PROBLEM DETAILS: What lines of the data hold the string "mathbb"? Pull each one out.
[Opening RAW DATA section]
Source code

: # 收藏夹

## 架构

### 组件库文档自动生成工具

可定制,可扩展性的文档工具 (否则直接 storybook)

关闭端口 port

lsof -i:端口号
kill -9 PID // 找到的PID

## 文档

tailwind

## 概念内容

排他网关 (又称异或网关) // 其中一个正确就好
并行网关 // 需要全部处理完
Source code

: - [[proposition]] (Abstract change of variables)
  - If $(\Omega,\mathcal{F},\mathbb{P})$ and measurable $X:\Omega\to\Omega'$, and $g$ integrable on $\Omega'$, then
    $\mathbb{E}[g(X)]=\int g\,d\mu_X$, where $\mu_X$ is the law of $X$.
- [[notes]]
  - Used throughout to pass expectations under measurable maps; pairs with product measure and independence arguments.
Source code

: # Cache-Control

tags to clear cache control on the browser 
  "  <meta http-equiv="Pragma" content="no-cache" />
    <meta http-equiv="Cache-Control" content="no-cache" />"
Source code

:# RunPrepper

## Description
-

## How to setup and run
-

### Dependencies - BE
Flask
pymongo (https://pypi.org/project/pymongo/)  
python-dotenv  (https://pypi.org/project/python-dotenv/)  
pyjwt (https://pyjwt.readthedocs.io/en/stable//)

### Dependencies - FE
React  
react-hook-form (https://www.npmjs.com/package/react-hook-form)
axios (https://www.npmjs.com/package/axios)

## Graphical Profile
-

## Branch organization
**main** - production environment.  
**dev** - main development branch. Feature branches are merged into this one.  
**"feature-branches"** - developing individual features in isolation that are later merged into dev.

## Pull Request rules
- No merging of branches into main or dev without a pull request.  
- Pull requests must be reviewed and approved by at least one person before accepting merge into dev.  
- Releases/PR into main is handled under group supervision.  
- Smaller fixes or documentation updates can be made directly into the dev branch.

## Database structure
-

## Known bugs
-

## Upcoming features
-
[Closing RAW DATA section]
TASK RESULT:
  - If $(\Omega,\mathcal{F},\mathbb{P})$ and measurable $X:\Omega\to\Omega'$, and $g$ integrable on $\Omega'$, then
    $\mathbb{E}[g(X)]=\int g\,d\mu_X$, where $\mu_X$ is the law of $X$.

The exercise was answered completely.